§ TEXTE FOURNI:
/---
Histoire d'une référence
Hamilton Aqua-Date : une Américaine entièrement suisse
Hamilton Aqua-Date · Super-Compressor, « Hamilton 600 » · 1966-1971
En août 1965, un horloger du Jura bernois referme un fond de boîte gravé d'un casque de plongeur et de deux numéros de brevet. À Lancaster, en Pennsylvanie, un ingénieur Hamilton appose dessus un nom américain. La montre s'appellera Aqua-Date. Elle n'a d'américain que le nom, et c'est peut-être ce qui en fait l'objet le plus honnête de la gamme.
Une Américaine qui ne fabrique plus
Pour comprendre l'Aqua-Date, il faut comprendre ce que Hamilton n'est plus. Fondée en 1892, la maison a régné sur la montre de chemin de fer américaine, livré plus d'un million de montres pendant la guerre, lancé en 1957 la première montre électrique du monde. Mais dès 1956, son patron alertait : les Suisses fabriquent un mouvement pour bien moins cher qu'on n'en produit aux États-Unis. En 1965, passée sous le contrôle d'un fonds d'investissement, Hamilton n'est plus vraiment une manufacture : un conglomérat qui fait des montres parmi d'autres choses, et qui sait qu'il ne peut plus les fabriquer comme avant.
\---
§ INFORMATIONS EXTRAITES:
/---
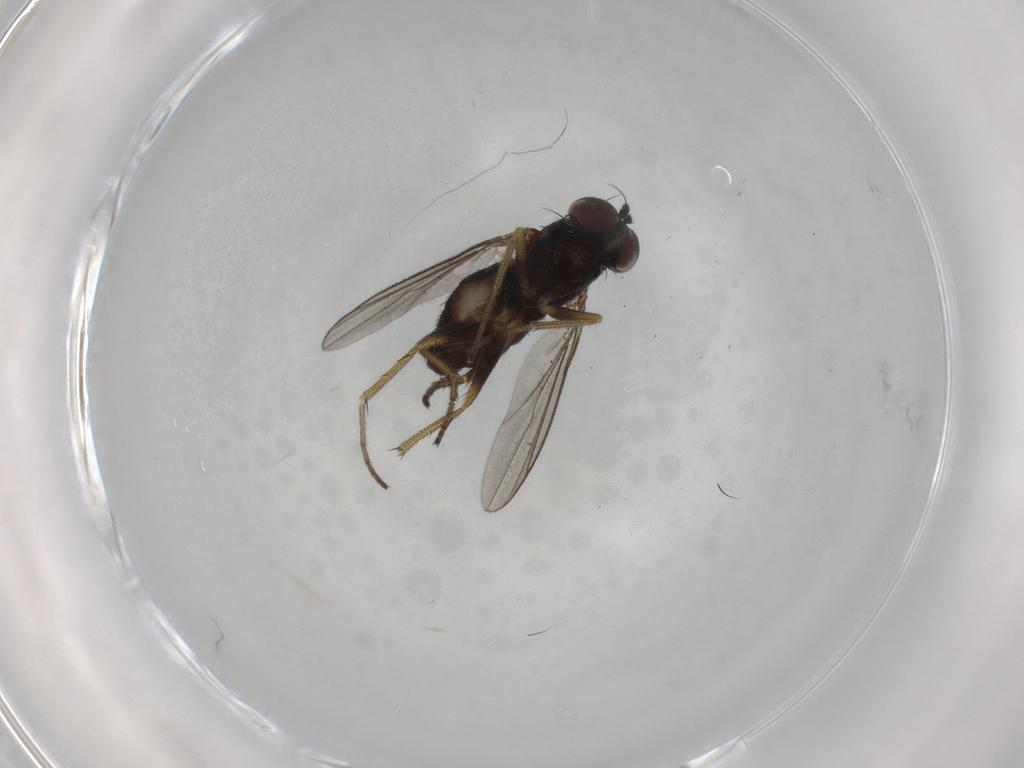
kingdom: Animalia
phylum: Arthropoda
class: Insecta
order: Diptera
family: Dolichopodidae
\---
§ EXERCICES PROPOSÉS:
a. Selon le texte sur la Hamilton Aqua-Date, en quelle année la maison Hamilton a-t-elle lancé la première montre électrique du monde ?
b. Relevez toutes les années distinctes citées dans le texte sur la Hamilton Aqua-Date.
c. Reprenez le texte sur la Hamilton Aqua-Date à la suite de sa dernière phrase.
Les données n'ont aucun rapport avec le texte sur la Hamilton Aqua-Date.

§ RÉPONSES AUX EXERCICES:
a. En 1957.

b. 1892, 1956, 1957, 1965, 1966, 1971

c.
Le boîtier qui travaille avec l'eau
Le cœur de la montre vient de La Neuveville, chez EPSA (Ervin Piquerez S.A.). Son idée, déposée en 1955, est contre-intuitive : au lieu de lutter contre la pression, le boîtier Compressor s'en sert. Un ressort annulaire comprime le fond d'autant plus fort que la profondeur augmente. La pression de l'eau travaille pour l'étanchéité, pas contre elle (brevets CH317537 et CH337462, lisibles sur le fond). La version Super-Compressor ajoute une seconde couronne, à 2 heures, pour la lunette interne : la double couronne godronnée deviendra l'une des silhouettes des années 1960.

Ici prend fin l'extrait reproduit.